• [Yang Perlu Dikerjakan]
1 – Dalam artikel tentang Pasar Wulandoni, ritual adat sebelum pasar barter dibuka kembali harus dilakukan antara suku mana saja?
2 – Ketik ulang bagian artikel tentang Pasar Wulandoni yang dimulai dari "Prinsipnya, menurut Camat" hingga "dengan masyarakat itu.", kedua batas ikut disalin.

• [Dokumen Sumber]
────────

Pasar Wulandoni Diaktifkan Kembali Setelah Ritual Adat

oleh -20 Dilihat

Kupang, mediantt.com – Kendati sudah ada kesepakatan damai yang tertuang dalam Akta Perdamaian Nomor 08/PDT.G/2014/PN Lembata, yang salah satu poinnya bahwa pasar barter Wulandoni diaktifkan kembali, namun hingga saat ini belum dibuka karena harus didahului dengan ritual adat.

“Memang sudah ada kesepakatan damai antara Desa Wulandoni dan Pantai Harapan (Luki), tapi membuka kembali pasar barter sebagai salah satu rekomendasi kesepakatan damai itu belum bisa dilakukan karena harus didahului dengan ritual adat antara Suku Wukak dari Lewuka dengan Suku Lamanudek dari Lamalera,” jelas Camat Wulandoni, Paulus Sinakai, S.Sos, MSi, ketika dihubungi ke ponselnya, Sabtu (7/3/2015).

Ia menjelaskan, setelah kesepakatan damai ditandatangani di Pengadilan Negeri Lewoleba beberapa waktu lalu, saat ini kedua desa yang bertikai, Desa Wulandoni dan Pantai Harapan, sedang melakukan sosialisasi hasil kesepakatan damai itu kepada warga masing-masing, sehingga semua komponen masyarakat memiliki pemahaman yang sama atas kesepakatan damai itu, agar konflik serupa tidak akan terulang lagi.

Prinsipnya, menurut Camat Paul Sina, masyarakat sudah menerima kesepakatan damai tersebut, sehingga diharapkan poin-poin yang disepakati dalam akta perdamaian itu bisa dilaksanakan, termasuk membuka kembali pasar barter Wulandoni itu.

“Untuk mengaktifkan kembali pasar barter Wulandoni, tentu harus diawali dengan pertemuan adat antara suku Wukak dari Lewuka dan suku Lamanudek dari Lamalera. Perjanjian adat atas pasar barter itu pun harus dilihat kembali dan akan dilakukan pemancangan batu perjanjian atau menhir di lokasi pasar, sebelum pasar barter itu dibuka,” kata camat asal Ile Ape yang dekat dengan masyarakat itu.

Ia juga mengatakan, prosesnya saat ini sedang berjalan, pihak Lewuka juga sudah melakukan persiapan untuk pertemuan adat dengan suku Lamanudek dari Lamalera. “Saya sudah turun bertemu warga Lewuka dan persiapan sudah dilakukan, tinggal menentukan waktu yang tepat untuk membuat ritual adat itu dengan Lamalera,” kata alumnus Seminari Hokeng ini.

────────

• [Data yang Disediakan]

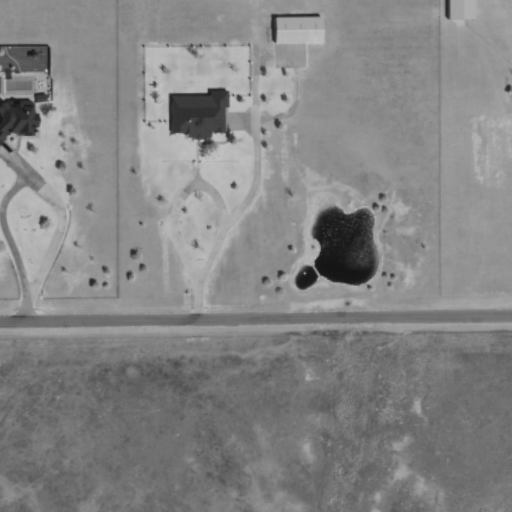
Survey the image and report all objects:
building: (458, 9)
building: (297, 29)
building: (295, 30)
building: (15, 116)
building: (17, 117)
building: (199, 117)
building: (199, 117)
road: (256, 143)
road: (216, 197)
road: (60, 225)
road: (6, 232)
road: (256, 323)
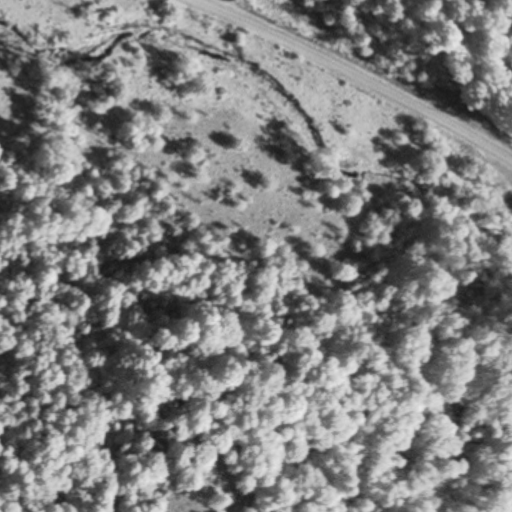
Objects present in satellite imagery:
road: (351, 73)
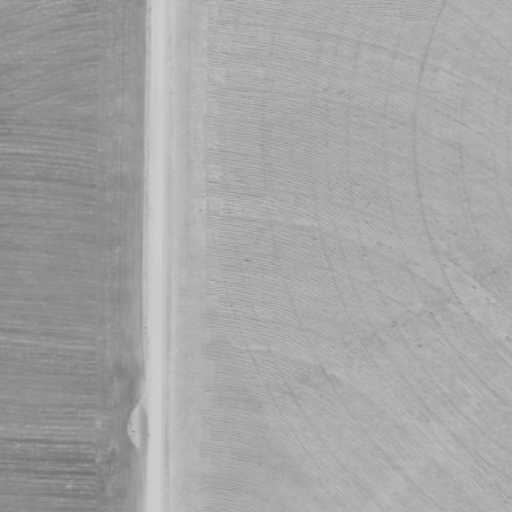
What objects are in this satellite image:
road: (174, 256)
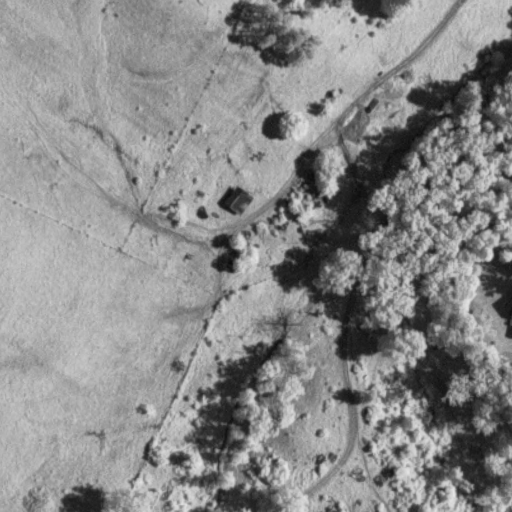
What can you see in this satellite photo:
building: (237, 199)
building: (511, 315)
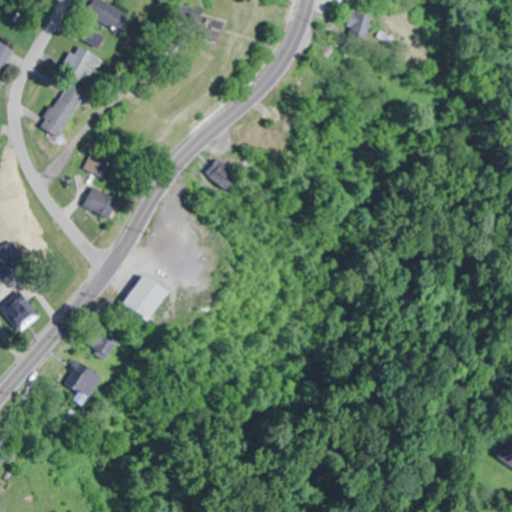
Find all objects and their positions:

────────

• [Jawaban Tiap Tugas]
1 – Suku Wukak dari Lewuka dan Suku Lamanudek dari Lamalera.

2 –
Prinsipnya, menurut Camat Paul Sina, masyarakat sudah menerima kesepakatan damai tersebut, sehingga diharapkan poin-poin yang disepakati dalam akta perdamaian itu bisa dilaksanakan, termasuk membuka kembali pasar barter Wulandoni itu.

“Untuk mengaktifkan kembali pasar barter Wulandoni, tentu harus diawali dengan pertemuan adat antara suku Wukak dari Lewuka dan suku Lamanudek dari Lamalera. Perjanjian adat atas pasar barter itu pun harus dilihat kembali dan akan dilakukan pemancangan batu perjanjian atau menhir di lokasi pasar, sebelum pasar barter itu dibuka,” kata camat asal Ile Ape yang dekat dengan masyarakat itu.